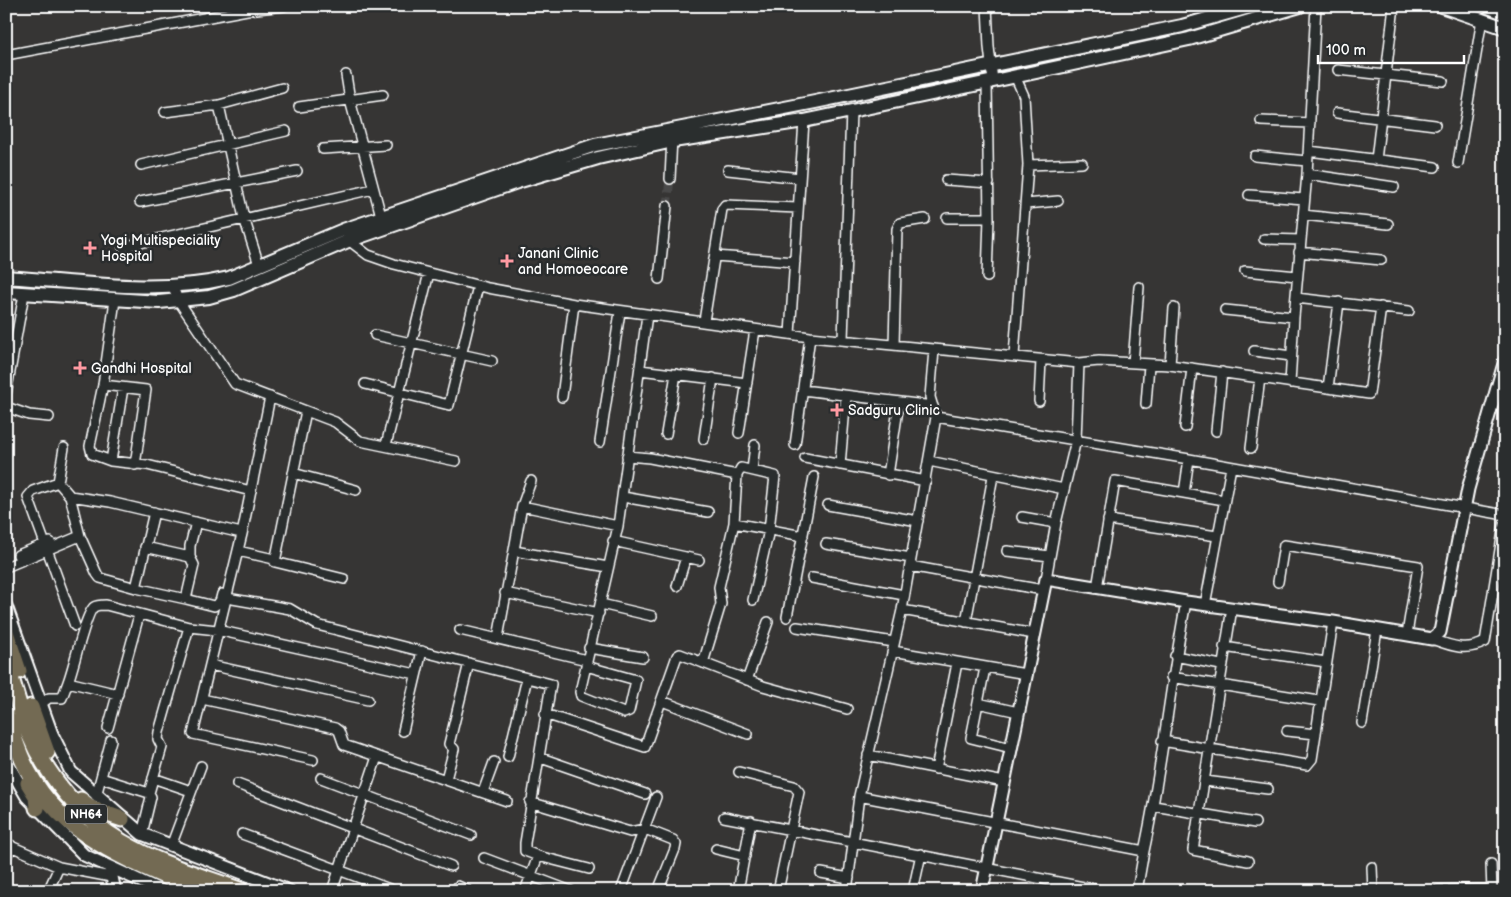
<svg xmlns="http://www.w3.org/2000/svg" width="1511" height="897" font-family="'Balsamiq Sans',sans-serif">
<rect width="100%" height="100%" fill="#363534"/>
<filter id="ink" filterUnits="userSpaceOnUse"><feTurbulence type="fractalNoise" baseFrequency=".02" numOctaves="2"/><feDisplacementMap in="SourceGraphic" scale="10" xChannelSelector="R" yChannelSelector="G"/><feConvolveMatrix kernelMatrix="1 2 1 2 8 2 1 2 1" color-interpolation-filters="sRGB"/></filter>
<g filter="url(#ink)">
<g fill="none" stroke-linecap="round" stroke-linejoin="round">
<path stroke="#4a4948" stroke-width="9" stroke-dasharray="9 4.5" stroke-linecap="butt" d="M667,206l3,-27"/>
<defs>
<path id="minor" d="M987,6l2,41 4,34
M6,55l241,-45 37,-4
M1338,70l105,11
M346,75l4,25 31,116
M987,83l2,135 -2,59
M219,105l25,113 15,47
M299,107l84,-12
M165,112l54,-7 63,-17
M1337,113l98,12
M1261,121l49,2
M323,149l63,-4
M1309,151l126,16
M1255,156l52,5
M1376,160l18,-154
M1458,163l24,-144
M141,165l145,-34
M1028,165l54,-2
M728,170l72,8
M1307,174l87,13
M670,179l2,-42
M946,180l43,3
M1249,195l55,4
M140,202l157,-31
M1026,204l32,-3
M1303,215l85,9
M947,218h42
M347,239l21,16 26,9 94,24 86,16 236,33 269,26 20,-2 71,4 199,29 12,-87
M1264,239l37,1
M123,247l250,-58
M1299,252l82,8
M715,256l80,6
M1245,271l52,5
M659,279l8,-73
M173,287l5,13 57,84 100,38 25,19 96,20
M1296,298l113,13
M115,300l-12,85 -13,61 2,8 19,7 36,4 104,26
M1225,310l69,7
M704,321l18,-112 3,-4 73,3
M790,334l14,-213
M375,335l117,26
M843,339l8,-228
M894,345l3,-116 3,-6 25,-4
M1254,351l37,5
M1014,356l14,-191 -4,-69 -9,-20
M1133,363l6,-76
M1170,365l4,-57
M640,370l107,13
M1290,383l4,-66 13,-143 9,-168
M365,384l84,21 29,-119
M103,385l43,5 -11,75
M1328,388l11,-86
M803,390l130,16
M6,394l18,-100
M270,397l-28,137 -49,200 120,26
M562,397l12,-93
M1039,401l2,-41
M1146,404l3,-39
M6,407l23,8 20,2
M306,411l-31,151 69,17
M936,417l253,42 316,56
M1185,427l7,-59
M1216,431l6,-59
M739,433l16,-103
M666,434l10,-60
M704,439l9,-61
M600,442l20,-130
M386,445l43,-172
M795,445l15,-108
M1251,448l9,-70
M627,456l23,2 87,17
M805,458l121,23
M111,461l12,-73
M929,461l135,28
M840,465l6,-69
M752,470l3,-25
M293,473l63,17
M888,475l11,-72
M58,482l6,-34
M1184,493l5,-34
M70,496l10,40 17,38 3,4 36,10
M623,497l85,15
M828,505l90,16
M522,506l96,20
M154,512l-18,76 50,11 8,-34 -4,-8v-11l6,-24
M1022,517l34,6
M1108,520l109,16
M734,523l69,13
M613,541l86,19
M826,544l85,14
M145,547l45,10
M238,551l36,8
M514,551l94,16
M1007,551l43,5
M18,555l32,-13
M910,566l133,24
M6,567l74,-31
M812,578l92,17
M1046,579l10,-56 20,-83 3,-77
M1278,582l6,-37 134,21 -11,68
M677,586l9,-29
M1097,588l18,-107 109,19
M505,593l94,20
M227,598l63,11 27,16 234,59 -26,159v8l13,5 -13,35
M186,599l28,7 6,-4 2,-8
M601,604l51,12
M1205,605l26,-138
M1232,608l-39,242 55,11
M902,610l132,24
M787,617l27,-140
M966,622l27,-146
M75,626l-47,-129 5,-6 25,-9 12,14 40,6 127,30
M797,627l97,15
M460,630l127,30
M498,638l24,-132 9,-25
M1432,639c19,7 34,13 53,3l20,-123
M1224,647l102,15
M589,648l54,9
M893,651l133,23
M1175,656l46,9
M703,663l18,-59 -2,-17 15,-64 3,-48 4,-7 34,8 -6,54 -16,70
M210,665l158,35
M586,666l50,14 -7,31 -5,2 -43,-17 -1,-4 38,-166 29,-211
M985,668l-14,70 40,10
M1171,677l148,24
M747,680l21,-58
M118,694l-50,-12c5,-12 18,-70 26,-75 3,-2 8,-2 12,-2l83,22 28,3 199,44
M202,699l133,29 4,3 5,14 163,56
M662,701l86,33
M978,703l40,9
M41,704l8,-6h13l6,-16
M545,714l100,33 32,-91 3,-2 83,32 84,23
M1362,723l15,-93
M108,728l31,-113
M403,731l19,-80
M1287,731l29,3
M1162,741l145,24 5,-6 21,-137
M868,755l136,27
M508,757l19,-79
M541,758l104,36
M936,769l21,-106
M739,772l55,14 5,6 -21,99
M101,778l48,15
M153,778l38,13
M321,778l150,57
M446,779l8,-30 -5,-5 20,-81
M1205,781l63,8
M237,784l214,82
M483,792l11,-30
M96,796l15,-56
M859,796l285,55c18,-82 26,-166 42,-249
M530,802l100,30 15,-3 28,11 3,4 -1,5 -17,42
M1154,806l101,17
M724,817l380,74
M142,834l9,-37 -2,-4 13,-46 -4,-8 1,-7 30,-105
M242,834l153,57
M6,844l53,23 52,10
M171,846l30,-80
M716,849l29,7
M538,856l51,13
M6,858l5,-13
M484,858l87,33
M1491,864l1,27
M1372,867l1,24
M821,873l28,5
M458,886l11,5
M1438,890l54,-1
M48,891l11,-24
M332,891l45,-134
M621,891l35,-94
M738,891l13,-70
M847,891l12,-95 43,-186 34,-193 -6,-20 4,-47
M913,891l8,-37
M1137,891l7,-40"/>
<path id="tertiary" d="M6,606l46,128 19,38 71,62 147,57
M6,761l21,36 57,58 78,36
M110,868l5,23
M982,891l64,-312 140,23 147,20 99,17 8,-7 28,-143 37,-129"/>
<path id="secondary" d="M1441,6l64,22
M1486,6l19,7
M6,277c74,5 150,18 223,1l114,-48 252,-85 220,-43 367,-76 71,-20
M6,292l153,10 50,-5 25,-7 114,-49 169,-59 81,-24 75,-17 131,-20 199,-42 186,-40 111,-33"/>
<path id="trunk" d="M6,632l13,39
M6,662c8,24 14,49 23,72 17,41 54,86 93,108 36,22 80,34 120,49
M31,707l16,45
M6,714c6,15 10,32 17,47 34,75 106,99 176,130
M28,783l8,13 1,12
M81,800l12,9 29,10"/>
</defs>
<use href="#minor" stroke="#fff" stroke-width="12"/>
<use href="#tertiary" stroke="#fff" stroke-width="15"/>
<use href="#secondary" stroke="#fff" stroke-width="16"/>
<use href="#trunk" stroke="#fff" stroke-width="19"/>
<use href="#minor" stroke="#2a2d2e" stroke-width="9"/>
<use href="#tertiary" stroke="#2a2d2e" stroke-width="11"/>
<use href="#secondary" stroke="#2a2d2e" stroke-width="12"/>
<use href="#trunk" stroke="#736b52" stroke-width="15"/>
</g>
</g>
<g fill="#ff9aa2" stroke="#2a2d2e" stroke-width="2">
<path d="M87.5 240.5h5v5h5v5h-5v5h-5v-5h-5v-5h5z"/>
<path d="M504.5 253.5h5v5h5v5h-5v5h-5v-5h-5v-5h5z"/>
<path d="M77.5 360.5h5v5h5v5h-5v5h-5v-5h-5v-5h5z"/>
<path d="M834.5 402.5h5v5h5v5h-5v5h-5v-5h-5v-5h5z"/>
</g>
<g text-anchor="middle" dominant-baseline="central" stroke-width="5" stroke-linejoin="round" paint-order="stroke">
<rect fill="#2a2d2e" stroke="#bfc0c0" stroke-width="1" x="65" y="804.5" width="42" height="19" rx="4"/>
<g font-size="12" font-weight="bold" fill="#fff">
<text x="86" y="814">NH64</text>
</g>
<g font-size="14" fill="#fff" stroke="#2a2d2e" text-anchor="start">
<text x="101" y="240">Yogi Multispeciality<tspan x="101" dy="16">Hospital</tspan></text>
<text x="518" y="253">Janani Clinic<tspan x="518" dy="16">and Homoeocare</tspan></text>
<text x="91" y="368">Gandhi Hospital</text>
<text x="848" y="410">Sadguru Clinic</text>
</g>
</g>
<rect width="1511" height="897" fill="none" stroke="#2a2d2e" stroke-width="25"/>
<rect x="12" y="12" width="1486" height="872" fill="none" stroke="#fff" stroke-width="2" filter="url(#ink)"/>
<path d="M1318 55v8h146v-8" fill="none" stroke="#ffffff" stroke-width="2.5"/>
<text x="1326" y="55" font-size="15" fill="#ffffff" stroke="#2a2d2e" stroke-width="4" paint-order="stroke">100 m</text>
</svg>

## WHAT YOU HAVE TO DO:
In the listing above, locate the line containing "M1185,427l7,-59" and the line containing "19,38 71,62 147,57". Transcribe those two lines and everything between them, exactly as written.

## REPLY:
M1185,427l7,-59
M1216,431l6,-59
M739,433l16,-103
M666,434l10,-60
M704,439l9,-61
M600,442l20,-130
M386,445l43,-172
M795,445l15,-108
M1251,448l9,-70
M627,456l23,2 87,17
M805,458l121,23
M111,461l12,-73
M929,461l135,28
M840,465l6,-69
M752,470l3,-25
M293,473l63,17
M888,475l11,-72
M58,482l6,-34
M1184,493l5,-34
M70,496l10,40 17,38 3,4 36,10
M623,497l85,15
M828,505l90,16
M522,506l96,20
M154,512l-18,76 50,11 8,-34 -4,-8v-11l6,-24
M1022,517l34,6
M1108,520l109,16
M734,523l69,13
M613,541l86,19
M826,544l85,14
M145,547l45,10
M238,551l36,8
M514,551l94,16
M1007,551l43,5
M18,555l32,-13
M910,566l133,24
M6,567l74,-31
M812,578l92,17
M1046,579l10,-56 20,-83 3,-77
M1278,582l6,-37 134,21 -11,68
M677,586l9,-29
M1097,588l18,-107 109,19
M505,593l94,20
M227,598l63,11 27,16 234,59 -26,159v8l13,5 -13,35
M186,599l28,7 6,-4 2,-8
M601,604l51,12
M1205,605l26,-138
M1232,608l-39,242 55,11
M902,610l132,24
M787,617l27,-140
M966,622l27,-146
M75,626l-47,-129 5,-6 25,-9 12,14 40,6 127,30
M797,627l97,15
M460,630l127,30
M498,638l24,-132 9,-25
M1432,639c19,7 34,13 53,3l20,-123
M1224,647l102,15
M589,648l54,9
M893,651l133,23
M1175,656l46,9
M703,663l18,-59 -2,-17 15,-64 3,-48 4,-7 34,8 -6,54 -16,70
M210,665l158,35
M586,666l50,14 -7,31 -5,2 -43,-17 -1,-4 38,-166 29,-211
M985,668l-14,70 40,10
M1171,677l148,24
M747,680l21,-58
M118,694l-50,-12c5,-12 18,-70 26,-75 3,-2 8,-2 12,-2l83,22 28,3 199,44
M202,699l133,29 4,3 5,14 163,56
M662,701l86,33
M978,703l40,9
M41,704l8,-6h13l6,-16
M545,714l100,33 32,-91 3,-2 83,32 84,23
M1362,723l15,-93
M108,728l31,-113
M403,731l19,-80
M1287,731l29,3
M1162,741l145,24 5,-6 21,-137
M868,755l136,27
M508,757l19,-79
M541,758l104,36
M936,769l21,-106
M739,772l55,14 5,6 -21,99
M101,778l48,15
M153,778l38,13
M321,778l150,57
M446,779l8,-30 -5,-5 20,-81
M1205,781l63,8
M237,784l214,82
M483,792l11,-30
M96,796l15,-56
M859,796l285,55c18,-82 26,-166 42,-249
M530,802l100,30 15,-3 28,11 3,4 -1,5 -17,42
M1154,806l101,17
M724,817l380,74
M142,834l9,-37 -2,-4 13,-46 -4,-8 1,-7 30,-105
M242,834l153,57
M6,844l53,23 52,10
M171,846l30,-80
M716,849l29,7
M538,856l51,13
M6,858l5,-13
M484,858l87,33
M1491,864l1,27
M1372,867l1,24
M821,873l28,5
M458,886l11,5
M1438,890l54,-1
M48,891l11,-24
M332,891l45,-134
M621,891l35,-94
M738,891l13,-70
M847,891l12,-95 43,-186 34,-193 -6,-20 4,-47
M913,891l8,-37
M1137,891l7,-40"/>
<path id="tertiary" d="M6,606l46,128 19,38 71,62 147,57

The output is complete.